## Brief A
Retype the passage about Adilzhan below word for word, from the part that opens with the words containing "Adilzhan had invited" through the words "a ‘normal’ way.".
## Brief B
Answer these questions using the passage about Adilzhan below:
(i) Which friends did Adilzhan invite over for tea?
(ii) What was Adilzhan showing Aziz that he hopes to sell?
(iii) What does Dinara say being around non-disabled people helps her to feel?

## Source extract
■ ■ ■

Although I had practically given up hope on Adilzhan, he seems to have sorted out his issues and we have been able to meet up on numerous occasions. Nevertheless, his unreliability has made me keep him on a back burner, and I’m not sure if I’ll use the materials to make a film. In this series, he wanted me to show how he doesn’t just communicate with disabled people, but numbers among his friends able-bodied people as well. This is something that I’ve noticed about disabled people, that they tend not to seek out each others’ company, and there are several reasons for this. Yernar told me that to begin with he couldn’t understand disabled people – in the sense that they were all self-pitying and had no drive, and so he tended to avoid them. Dinara told me that being around non-disabled people helps her to feel ‘normal’, in other words she isn’t focusing on her disability, while it also encourages her to socialise and behave in ‘normal’ ways (shopping, going to the cinema or out dancing). Being accepted as an individual by non-disabled people must be a huge boost to one’s self-confidence.
Adilzhan had invited some friends, Aziz and Natasha, to come over for tea. When I arrived, Adilzhan was showing Aziz his appliqué work that he’s hoping to sell.
After a while we went to the kitchen and sat down to tea. I was after shots that that show the people interacting in a ‘normal’ way.

■ ■ ■

## Supplied information
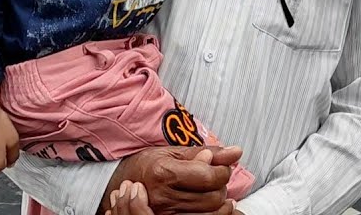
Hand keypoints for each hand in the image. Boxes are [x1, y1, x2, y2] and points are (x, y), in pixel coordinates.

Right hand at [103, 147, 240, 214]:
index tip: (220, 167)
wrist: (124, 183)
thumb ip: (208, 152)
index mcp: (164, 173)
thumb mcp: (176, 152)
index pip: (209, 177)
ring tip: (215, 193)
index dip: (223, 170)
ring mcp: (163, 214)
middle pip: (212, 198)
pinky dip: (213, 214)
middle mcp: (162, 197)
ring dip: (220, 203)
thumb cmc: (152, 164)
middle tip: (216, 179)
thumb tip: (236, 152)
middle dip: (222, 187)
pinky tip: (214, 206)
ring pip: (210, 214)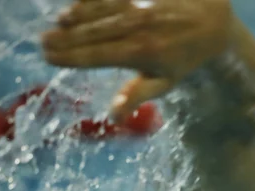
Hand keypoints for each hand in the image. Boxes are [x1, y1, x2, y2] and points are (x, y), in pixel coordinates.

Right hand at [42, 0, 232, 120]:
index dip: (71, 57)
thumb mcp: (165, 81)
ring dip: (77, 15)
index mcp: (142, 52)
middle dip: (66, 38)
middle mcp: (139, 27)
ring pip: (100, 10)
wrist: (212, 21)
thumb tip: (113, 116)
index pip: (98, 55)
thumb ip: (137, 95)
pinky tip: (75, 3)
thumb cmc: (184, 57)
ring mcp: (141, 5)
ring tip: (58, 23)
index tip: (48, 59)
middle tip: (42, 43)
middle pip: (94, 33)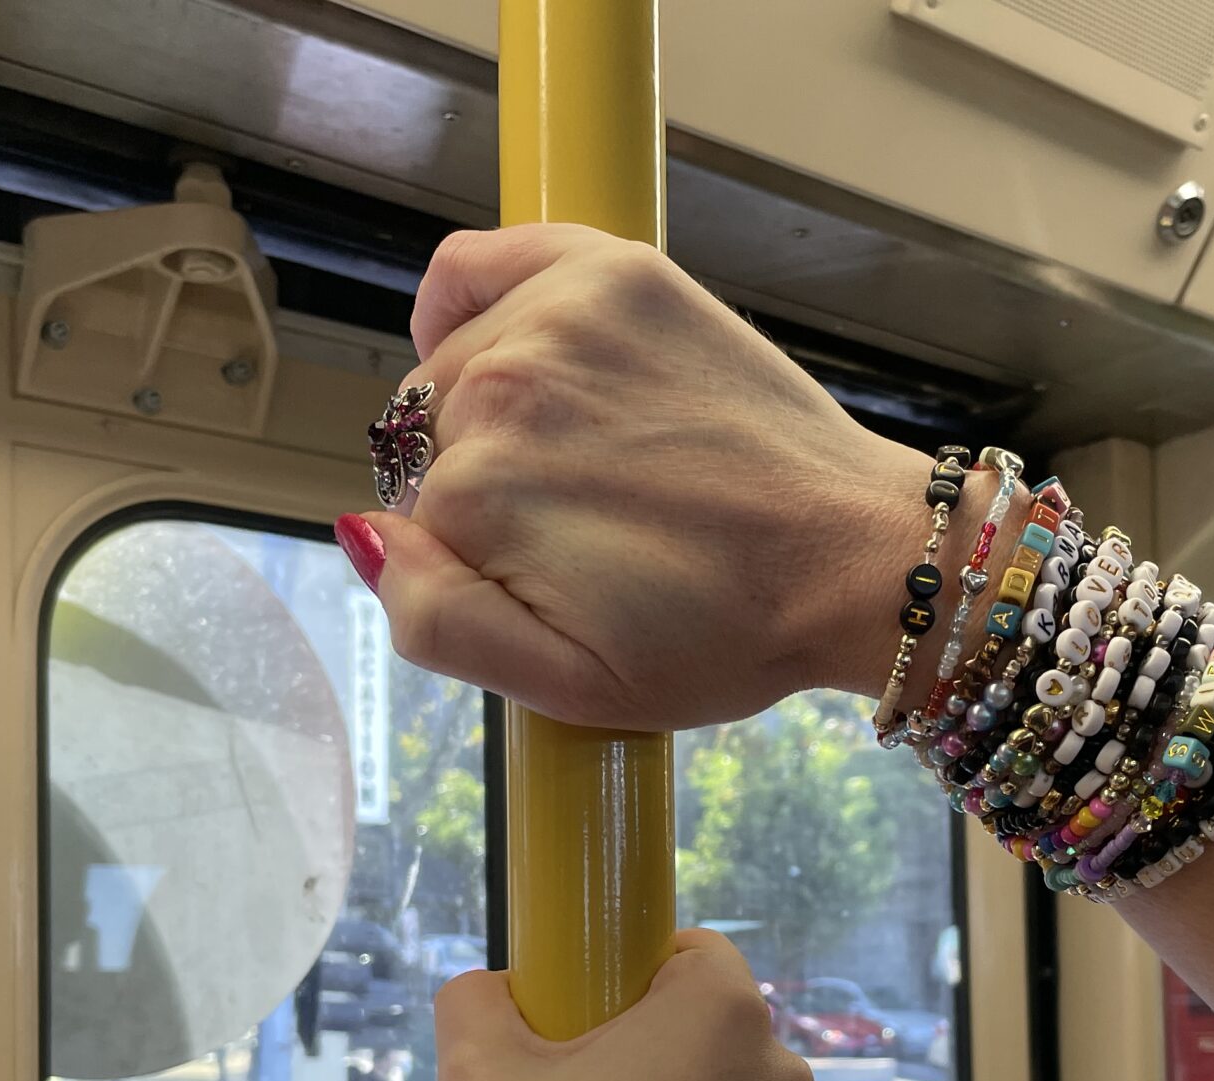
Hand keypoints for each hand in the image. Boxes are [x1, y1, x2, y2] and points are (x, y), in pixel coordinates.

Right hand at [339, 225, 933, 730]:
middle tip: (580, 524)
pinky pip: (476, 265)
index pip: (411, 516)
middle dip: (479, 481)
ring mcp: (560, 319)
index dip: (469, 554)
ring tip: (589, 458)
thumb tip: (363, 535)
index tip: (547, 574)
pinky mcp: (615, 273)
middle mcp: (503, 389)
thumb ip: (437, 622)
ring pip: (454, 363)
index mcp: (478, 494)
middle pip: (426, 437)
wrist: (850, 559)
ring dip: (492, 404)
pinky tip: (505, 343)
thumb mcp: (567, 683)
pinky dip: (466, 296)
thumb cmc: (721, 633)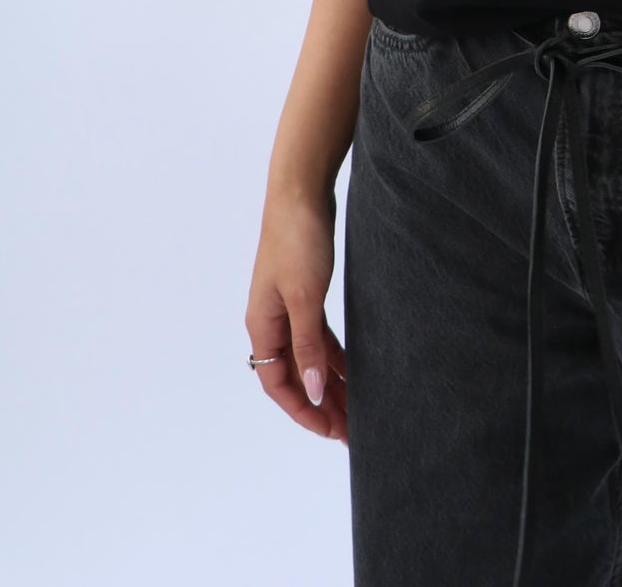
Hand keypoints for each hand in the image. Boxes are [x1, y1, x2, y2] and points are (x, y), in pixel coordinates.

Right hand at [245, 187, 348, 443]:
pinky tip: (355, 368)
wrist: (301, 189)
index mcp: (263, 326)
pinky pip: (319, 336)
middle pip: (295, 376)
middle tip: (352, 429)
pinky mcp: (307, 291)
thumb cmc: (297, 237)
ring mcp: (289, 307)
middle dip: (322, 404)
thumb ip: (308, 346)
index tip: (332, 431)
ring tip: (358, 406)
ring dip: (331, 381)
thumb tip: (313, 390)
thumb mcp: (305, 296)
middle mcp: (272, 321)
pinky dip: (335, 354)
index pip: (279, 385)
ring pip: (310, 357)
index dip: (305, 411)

■ ■ ■

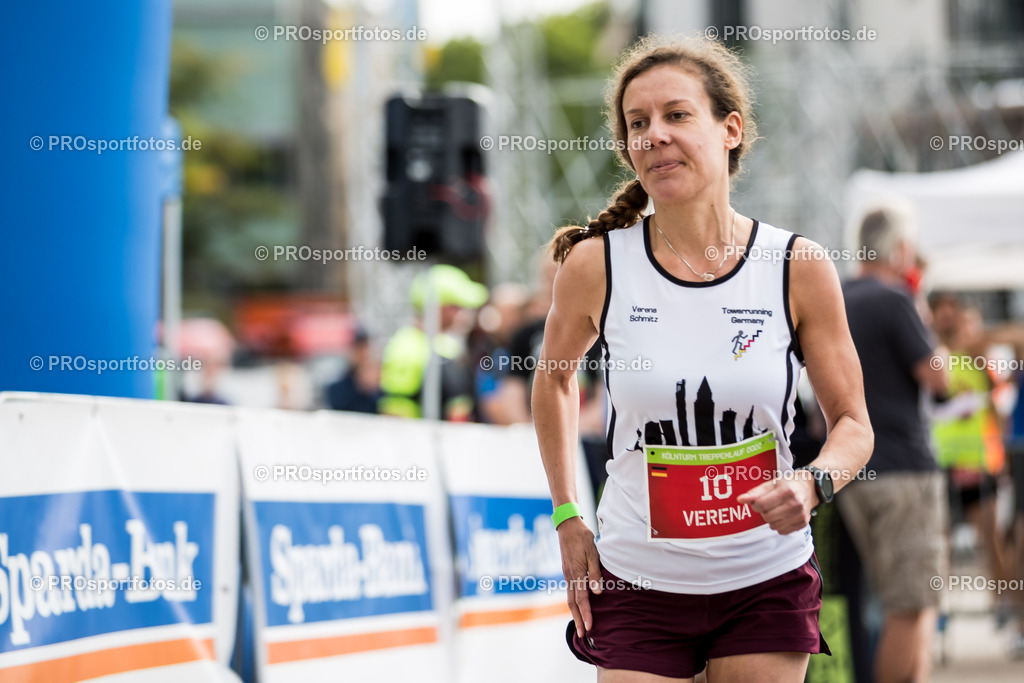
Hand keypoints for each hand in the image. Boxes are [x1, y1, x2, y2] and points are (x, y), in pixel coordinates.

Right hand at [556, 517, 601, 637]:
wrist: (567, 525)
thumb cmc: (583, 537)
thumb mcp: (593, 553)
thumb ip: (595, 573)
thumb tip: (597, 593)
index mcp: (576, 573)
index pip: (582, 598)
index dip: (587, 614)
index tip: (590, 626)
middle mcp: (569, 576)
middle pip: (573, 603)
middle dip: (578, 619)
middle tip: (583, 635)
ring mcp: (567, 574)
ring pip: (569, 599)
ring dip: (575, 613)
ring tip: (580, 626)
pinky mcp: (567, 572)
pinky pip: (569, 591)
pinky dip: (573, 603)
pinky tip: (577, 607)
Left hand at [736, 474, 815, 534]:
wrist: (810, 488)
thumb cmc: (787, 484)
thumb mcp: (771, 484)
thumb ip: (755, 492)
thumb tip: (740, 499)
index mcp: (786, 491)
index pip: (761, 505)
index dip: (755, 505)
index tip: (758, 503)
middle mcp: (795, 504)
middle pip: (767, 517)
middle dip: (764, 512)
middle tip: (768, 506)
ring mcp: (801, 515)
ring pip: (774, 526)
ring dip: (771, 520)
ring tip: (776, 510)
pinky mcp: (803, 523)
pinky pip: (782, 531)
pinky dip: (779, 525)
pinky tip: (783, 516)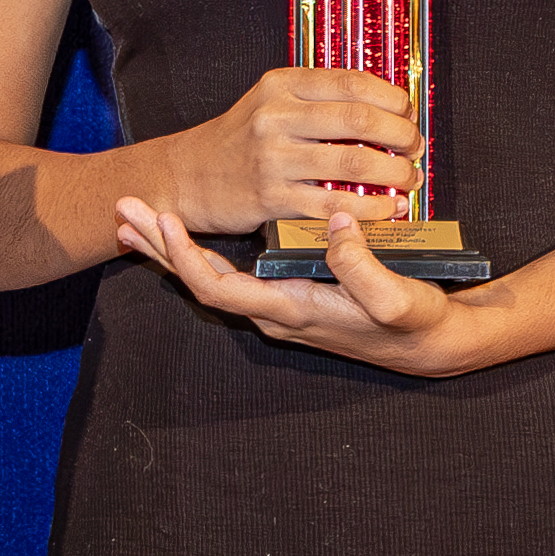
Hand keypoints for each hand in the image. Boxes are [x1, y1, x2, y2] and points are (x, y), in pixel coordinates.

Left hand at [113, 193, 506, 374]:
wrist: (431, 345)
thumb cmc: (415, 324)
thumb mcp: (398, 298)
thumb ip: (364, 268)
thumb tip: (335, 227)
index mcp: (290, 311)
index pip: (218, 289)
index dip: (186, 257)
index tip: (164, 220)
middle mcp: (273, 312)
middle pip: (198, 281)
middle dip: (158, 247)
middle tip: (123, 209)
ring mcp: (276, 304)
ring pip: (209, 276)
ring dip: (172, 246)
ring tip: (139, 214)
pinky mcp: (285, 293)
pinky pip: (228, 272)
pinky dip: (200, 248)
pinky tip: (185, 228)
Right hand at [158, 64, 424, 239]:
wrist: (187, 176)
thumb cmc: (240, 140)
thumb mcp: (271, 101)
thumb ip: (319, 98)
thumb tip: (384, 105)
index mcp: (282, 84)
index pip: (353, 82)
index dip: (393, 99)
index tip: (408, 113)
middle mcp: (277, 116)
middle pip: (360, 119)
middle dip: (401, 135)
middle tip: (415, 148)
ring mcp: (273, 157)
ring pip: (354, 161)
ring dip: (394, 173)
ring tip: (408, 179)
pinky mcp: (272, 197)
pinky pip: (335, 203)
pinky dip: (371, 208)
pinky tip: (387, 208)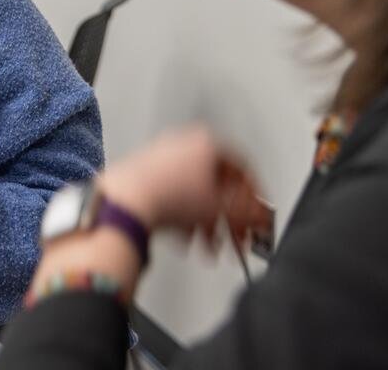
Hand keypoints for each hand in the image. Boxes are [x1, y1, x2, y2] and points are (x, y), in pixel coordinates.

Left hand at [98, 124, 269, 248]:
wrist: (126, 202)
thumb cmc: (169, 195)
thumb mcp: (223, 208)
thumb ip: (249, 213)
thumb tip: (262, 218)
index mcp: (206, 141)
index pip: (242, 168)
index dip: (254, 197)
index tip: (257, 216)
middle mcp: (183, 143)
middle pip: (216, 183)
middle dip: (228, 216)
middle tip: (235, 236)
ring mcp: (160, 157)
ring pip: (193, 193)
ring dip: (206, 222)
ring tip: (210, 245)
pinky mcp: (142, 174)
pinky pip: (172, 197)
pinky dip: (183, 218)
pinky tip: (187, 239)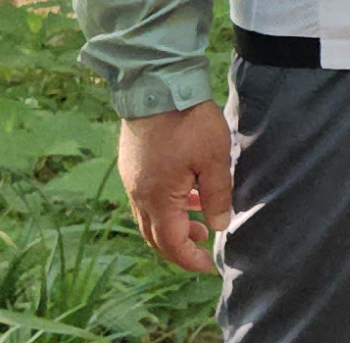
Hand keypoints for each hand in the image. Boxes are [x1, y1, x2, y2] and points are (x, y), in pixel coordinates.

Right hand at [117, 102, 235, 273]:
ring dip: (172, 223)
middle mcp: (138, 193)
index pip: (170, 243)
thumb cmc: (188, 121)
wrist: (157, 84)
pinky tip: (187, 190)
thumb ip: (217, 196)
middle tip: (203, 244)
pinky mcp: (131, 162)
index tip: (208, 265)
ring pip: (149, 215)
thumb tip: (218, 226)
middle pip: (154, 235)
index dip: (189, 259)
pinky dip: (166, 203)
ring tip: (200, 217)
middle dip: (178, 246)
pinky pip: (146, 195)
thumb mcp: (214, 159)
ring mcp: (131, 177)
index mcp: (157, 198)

■ ■ ■

## Reply A
Adilzhan had invited some friends, Aziz and Natasha, to come over for tea. When I arrived, Adilzhan was showing Aziz his appliqué work that he’s hoping to sell.
After a while we went to the kitchen and sat down to tea. I was after shots that that show the people interacting in a ‘normal’ way.

## Reply B
(i) Aziz and Natasha
(ii) His appliqué work
(iii) 'Normal'